■ Document segment
◇ ◇ ◇ ◇
5. DETAILED DESCRIPTION OF PREFERRED EMBODIMENTS
[0271] FIG. 1 shows a workflow for creating strain maps, hydrocarbon accumulations and belts according to the present invention. Herein, FIG. 1 provides an overview of the steps that can be employed to generate a respective model. In particular, FIG. 1 shows that Horizons (surfaces) and faults were interpreted from seismic data and derived from isopach maps (cf. blue boxes with numbers 1 to 12). Further, FIG. 1 shows the steps relating to the step of seismic inversion (cf. orange boxes with numbers 13 and 14). Further, FIG. 1 shows the steps of generating a 1D geomechanical model (cf. purple boxes with numbers 15 to 20) and 3D shown in dark blue box with number 21. Further, FIG. 1 shows the steps of modeling of the 3D static and dynamic (cf. green boxes with numbers 22 to 25 and red boxes with numbers 26 to 29). Further, FIG. 1 shows the steps relating to the generation of an integrated model up to strain maps; hydrocarbon accumulations and hydrocarbon belts (cf. yellow boxes with numbers 30 to 35).
◇ ◇ ◇ ◇
■ Data rows
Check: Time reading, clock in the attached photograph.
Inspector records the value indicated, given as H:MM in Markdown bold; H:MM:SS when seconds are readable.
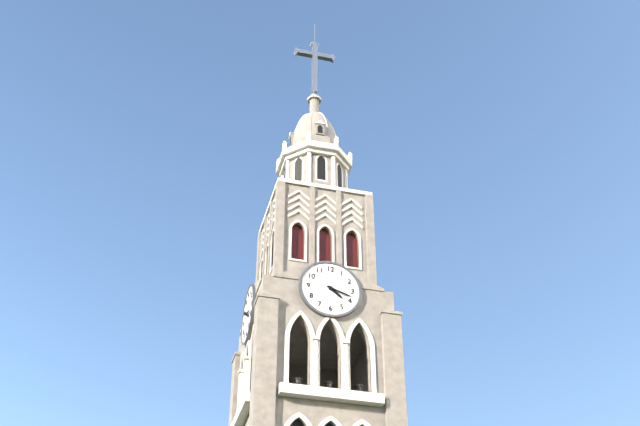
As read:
**4:18**
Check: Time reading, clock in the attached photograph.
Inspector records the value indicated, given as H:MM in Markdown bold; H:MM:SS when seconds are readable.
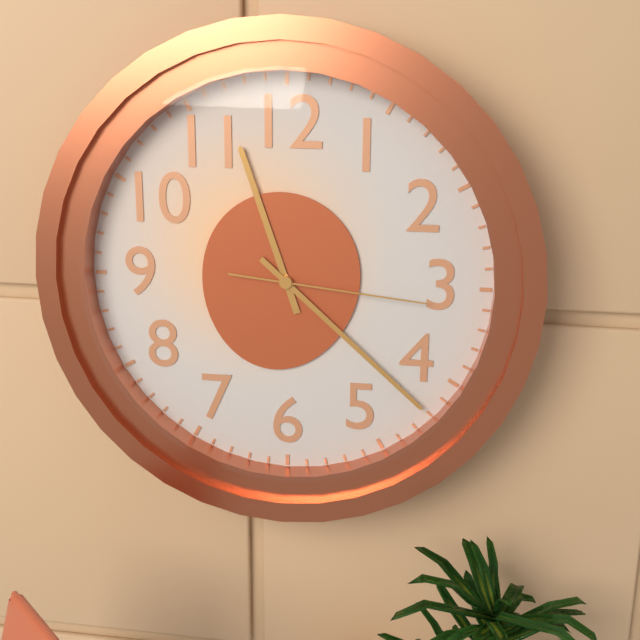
◇ ◇ ◇ ◇
Carry on the patent description of the FIG. 1 workflow for strain maps and hydrocarbon belts from the point where it stops.

[0272] FIGS. 2A to C show a geologic model, where any layer deposited is undergoing two processes; namely compaction and tectonics according to the present invention. This relates to steps No. 1-12 in FIG. 1. FIG. 2A shows backstripping of the model to the oldest formation. Simulation process started with decompaction of the formation layers and then re-deposition of each of the older formation until the present day (FIGS. 2B and 2C). At each of the geological time steps, parameters such as porosity and pore pressure were calculated. These calculations were controlled by lithology parameters for each of the layers. The simulation results were analyzed and compared with present well data such as porosity and formation pore pressure. Calibration processes were required when the calculated output results were not consistent with the well data. The initial model parameters needed to be modified and the modifications were done in the model-building step. Once the modifications were finalized, the model needed to be re-simulated. The output results of the modified model should honor the well data. Herein, lithology parameters were modified to get good matches of porosity and pore pressure output results to the well data.
[0273] FIGS. 3A-C show porosity modeling according to the present invention. This relates to steps No. 4-10 in FIG. 1. FIGS. 3A and 3B show the modeled porosity and the modeled pressure for various depths. The porosity-effective stress relationship was used to calibrate compaction curves for lithological layers. FIG. 3C shows the calibrated compaction curve versus the default compaction curve.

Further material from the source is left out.